- [Structured page parsing data]
+++

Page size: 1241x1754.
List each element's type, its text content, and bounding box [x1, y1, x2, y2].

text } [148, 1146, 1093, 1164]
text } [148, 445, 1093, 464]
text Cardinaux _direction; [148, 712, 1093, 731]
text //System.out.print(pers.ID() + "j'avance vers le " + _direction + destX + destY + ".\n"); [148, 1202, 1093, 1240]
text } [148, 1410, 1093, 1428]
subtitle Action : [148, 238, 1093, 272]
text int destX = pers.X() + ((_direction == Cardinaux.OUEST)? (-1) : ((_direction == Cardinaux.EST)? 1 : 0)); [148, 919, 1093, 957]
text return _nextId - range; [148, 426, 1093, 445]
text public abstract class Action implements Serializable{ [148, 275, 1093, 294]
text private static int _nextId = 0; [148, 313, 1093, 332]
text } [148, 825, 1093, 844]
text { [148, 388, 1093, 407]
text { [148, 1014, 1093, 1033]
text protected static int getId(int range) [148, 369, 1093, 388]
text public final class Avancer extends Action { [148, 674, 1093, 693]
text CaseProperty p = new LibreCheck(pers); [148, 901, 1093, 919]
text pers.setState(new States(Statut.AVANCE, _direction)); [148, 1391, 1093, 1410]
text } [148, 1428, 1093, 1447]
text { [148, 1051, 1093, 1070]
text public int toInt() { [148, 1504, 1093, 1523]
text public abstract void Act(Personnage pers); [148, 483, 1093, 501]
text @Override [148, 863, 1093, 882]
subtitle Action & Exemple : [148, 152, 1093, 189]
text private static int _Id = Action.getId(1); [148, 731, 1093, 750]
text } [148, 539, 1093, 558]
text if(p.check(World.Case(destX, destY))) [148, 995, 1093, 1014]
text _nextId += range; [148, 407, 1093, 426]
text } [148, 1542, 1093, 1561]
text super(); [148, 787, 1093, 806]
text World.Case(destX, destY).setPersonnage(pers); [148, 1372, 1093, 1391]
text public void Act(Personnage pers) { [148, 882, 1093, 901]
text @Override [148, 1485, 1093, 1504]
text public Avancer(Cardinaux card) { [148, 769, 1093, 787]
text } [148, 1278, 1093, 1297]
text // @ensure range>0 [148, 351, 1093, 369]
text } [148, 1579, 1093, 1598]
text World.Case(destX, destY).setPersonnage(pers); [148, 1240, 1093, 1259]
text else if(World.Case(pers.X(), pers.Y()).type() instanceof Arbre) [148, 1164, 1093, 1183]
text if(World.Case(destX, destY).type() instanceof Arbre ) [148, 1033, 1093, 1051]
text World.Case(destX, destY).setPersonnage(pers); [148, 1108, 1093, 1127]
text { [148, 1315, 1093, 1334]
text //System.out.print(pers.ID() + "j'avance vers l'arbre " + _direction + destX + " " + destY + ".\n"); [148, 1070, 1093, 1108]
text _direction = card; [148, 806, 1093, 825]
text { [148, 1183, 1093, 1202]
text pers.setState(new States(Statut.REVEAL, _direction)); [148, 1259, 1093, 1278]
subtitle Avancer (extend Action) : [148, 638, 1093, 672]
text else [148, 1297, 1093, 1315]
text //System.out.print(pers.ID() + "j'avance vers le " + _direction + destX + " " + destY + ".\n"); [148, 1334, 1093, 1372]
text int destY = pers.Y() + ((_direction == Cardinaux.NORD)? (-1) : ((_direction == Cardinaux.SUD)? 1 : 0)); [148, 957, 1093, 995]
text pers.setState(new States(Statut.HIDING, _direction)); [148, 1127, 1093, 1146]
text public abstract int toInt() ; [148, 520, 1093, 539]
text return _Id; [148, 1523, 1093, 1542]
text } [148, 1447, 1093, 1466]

+++

- [Task]
Return all of the data precisely as it appears.

- [Finished task]
Page size: 1241x1754.
List each element's type, its text content, and bounding box [x1, y1, x2, y2].

text } [148, 1146, 1093, 1164]
text } [148, 445, 1093, 464]
text Cardinaux _direction; [148, 712, 1093, 731]
text //System.out.print(pers.ID() + "j'avance vers le " + _direction + destX + destY + ".\n"); [148, 1202, 1093, 1240]
text } [148, 1410, 1093, 1428]
subtitle Action : [148, 238, 1093, 272]
text int destX = pers.X() + ((_direction == Cardinaux.OUEST)? (-1) : ((_direction == Cardinaux.EST)? 1 : 0)); [148, 919, 1093, 957]
text return _nextId - range; [148, 426, 1093, 445]
text public abstract class Action implements Serializable{ [148, 275, 1093, 294]
text private static int _nextId = 0; [148, 313, 1093, 332]
text } [148, 825, 1093, 844]
text { [148, 388, 1093, 407]
text { [148, 1014, 1093, 1033]
text protected static int getId(int range) [148, 369, 1093, 388]
text public final class Avancer extends Action { [148, 674, 1093, 693]
text CaseProperty p = new LibreCheck(pers); [148, 901, 1093, 919]
text pers.setState(new States(Statut.AVANCE, _direction)); [148, 1391, 1093, 1410]
text } [148, 1428, 1093, 1447]
text { [148, 1051, 1093, 1070]
text public int toInt() { [148, 1504, 1093, 1523]
text public abstract void Act(Personnage pers); [148, 483, 1093, 501]
text @Override [148, 863, 1093, 882]
subtitle Action & Exemple : [148, 152, 1093, 189]
text private static int _Id = Action.getId(1); [148, 731, 1093, 750]
text } [148, 539, 1093, 558]
text if(p.check(World.Case(destX, destY))) [148, 995, 1093, 1014]
text _nextId += range; [148, 407, 1093, 426]
text } [148, 1542, 1093, 1561]
text super(); [148, 787, 1093, 806]
text World.Case(destX, destY).setPersonnage(pers); [148, 1372, 1093, 1391]
text public void Act(Personnage pers) { [148, 882, 1093, 901]
text @Override [148, 1485, 1093, 1504]
text public Avancer(Cardinaux card) { [148, 769, 1093, 787]
text } [148, 1278, 1093, 1297]
text // @ensure range>0 [148, 351, 1093, 369]
text } [148, 1579, 1093, 1598]
text World.Case(destX, destY).setPersonnage(pers); [148, 1240, 1093, 1259]
text else if(World.Case(pers.X(), pers.Y()).type() instanceof Arbre) [148, 1164, 1093, 1183]
text if(World.Case(destX, destY).type() instanceof Arbre ) [148, 1033, 1093, 1051]
text World.Case(destX, destY).setPersonnage(pers); [148, 1108, 1093, 1127]
text { [148, 1315, 1093, 1334]
text //System.out.print(pers.ID() + "j'avance vers l'arbre " + _direction + destX + " " + destY + ".\n"); [148, 1070, 1093, 1108]
text _direction = card; [148, 806, 1093, 825]
text { [148, 1183, 1093, 1202]
text pers.setState(new States(Statut.REVEAL, _direction)); [148, 1259, 1093, 1278]
subtitle Avancer (extend Action) : [148, 638, 1093, 672]
text else [148, 1297, 1093, 1315]
text //System.out.print(pers.ID() + "j'avance vers le " + _direction + destX + " " + destY + ".\n"); [148, 1334, 1093, 1372]
text int destY = pers.Y() + ((_direction == Cardinaux.NORD)? (-1) : ((_direction == Cardinaux.SUD)? 1 : 0)); [148, 957, 1093, 995]
text pers.setState(new States(Statut.HIDING, _direction)); [148, 1127, 1093, 1146]
text public abstract int toInt() ; [148, 520, 1093, 539]
text return _Id; [148, 1523, 1093, 1542]
text } [148, 1447, 1093, 1466]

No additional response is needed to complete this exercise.